Written instruction.
Using the text below about Christine's group, decide whether each statement is correct. Answer yes or no for each, and quote the words from the text that settle it.
(a) Christine's group is seen as stuck at the storming stage.
(b) The other group members once met unofficially in the library.
(c) Each group was given the same section to complete.

Article.
At this point, Christine's group is considered to be stuck at the storming stage. This is the

stage where high tension and emotionality amongst the group members have occurred. (Schermerhorn, et al., 2010) Mike is causing a lot of the tension because he can't commit to the group meetings; and therefore, it is hard for them to stay motivated and complete their assignment. (Ramsoomair, Franklin 2010) Each group was assigned a specific task and a different section to complete, but Mike is putting a strain on the group by continuing to miss the group meetings and not contributing like he should. (Ramsoomair, Franklin 2010)

Christine needed to know the series of life cycle stages that a team passes through because it would have prepared her for the different challenges. Knowing the stages would have helped her to handle the situations differently and also helped the team to remain effective. (Schermerhorn, et al., 2010) Going through the forming stage would have pinpointed who were the hard workers and who were the slackers as they became more acquainted. As she noticed Mike's behavior in the beginning, she could have found it unacceptable and corrected it. It was expected for everyone to be at the group meetings, but Mike started being absent and became the obstacle standing in the way of the group's goals which began the storming stage. (Schermerhorn, et al., 2010) The other group members began to integrate with each other as they frequently met and unofficially met in the cafeteria on one occasion. They built interpersonal relationships with each other as they tried to maintain a positive balance and hold the group together, which began the norming stage. (Schermerhorn, et al., 2010) There are several different criteria for measuring the maturity of the group that could have been applied in the beginning. (Schermerhorn, et al., 2010, p. 167) If her team would have scored high on the criteria of team maturity, then they would have achieved the level of total integration. (Schermerhorn, et al., 2010, p.167) This stage of group development, which is the performing stage, marks the emergence of a mature, organized and well-functioning group. (Schermerhorn, et al., 2010, p. 167)

Data provided.
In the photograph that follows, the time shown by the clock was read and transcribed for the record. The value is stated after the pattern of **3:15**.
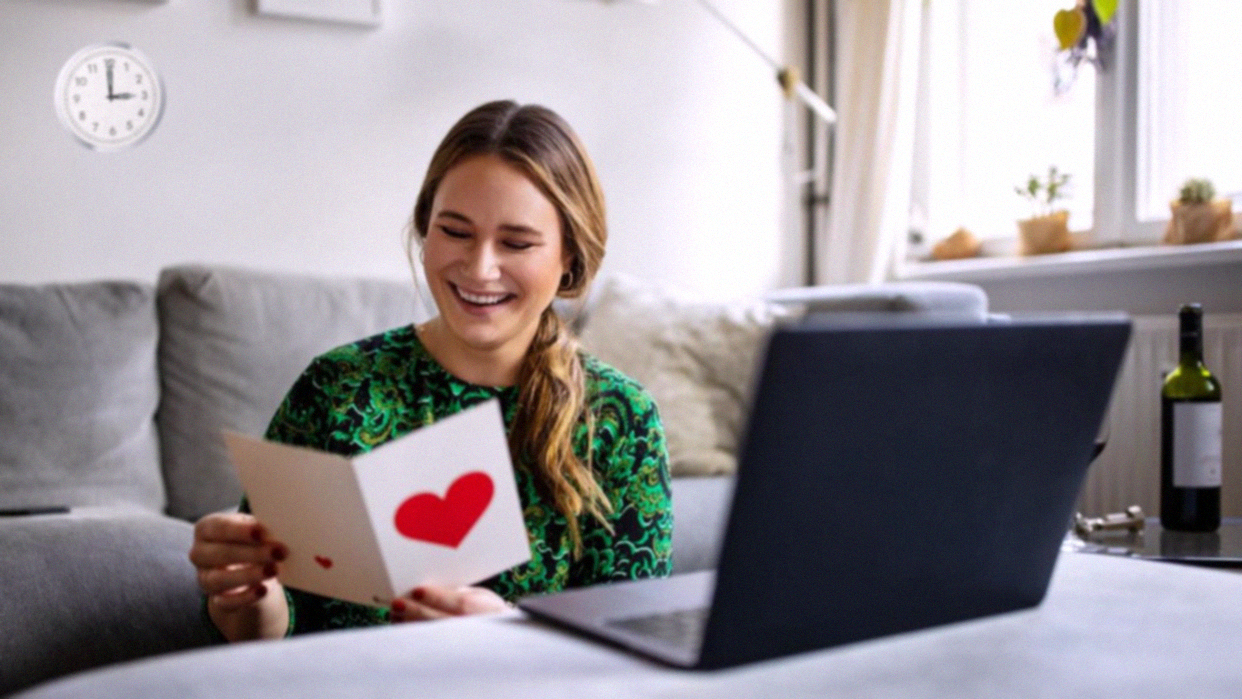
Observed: **3:00**
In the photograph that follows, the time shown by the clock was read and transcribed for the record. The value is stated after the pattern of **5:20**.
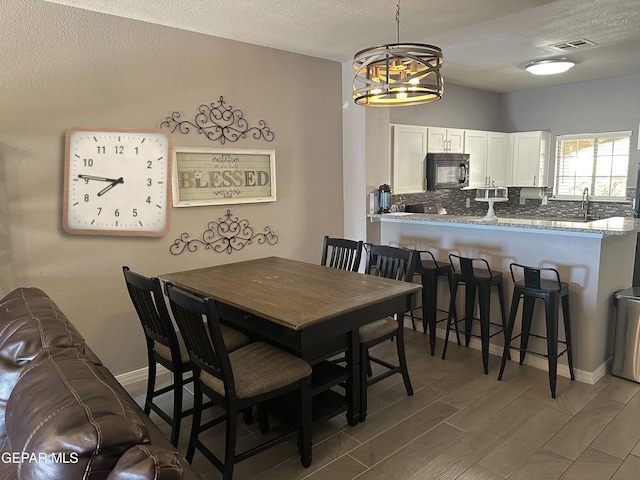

Finished answer.
(a) Yes: "At this point, Christine's group is considered to be stuck at the storming stage."
(b) No: "unofficially met in the cafeteria on one occasion."
(c) No: "Each group was assigned a specific task and a different section to complete"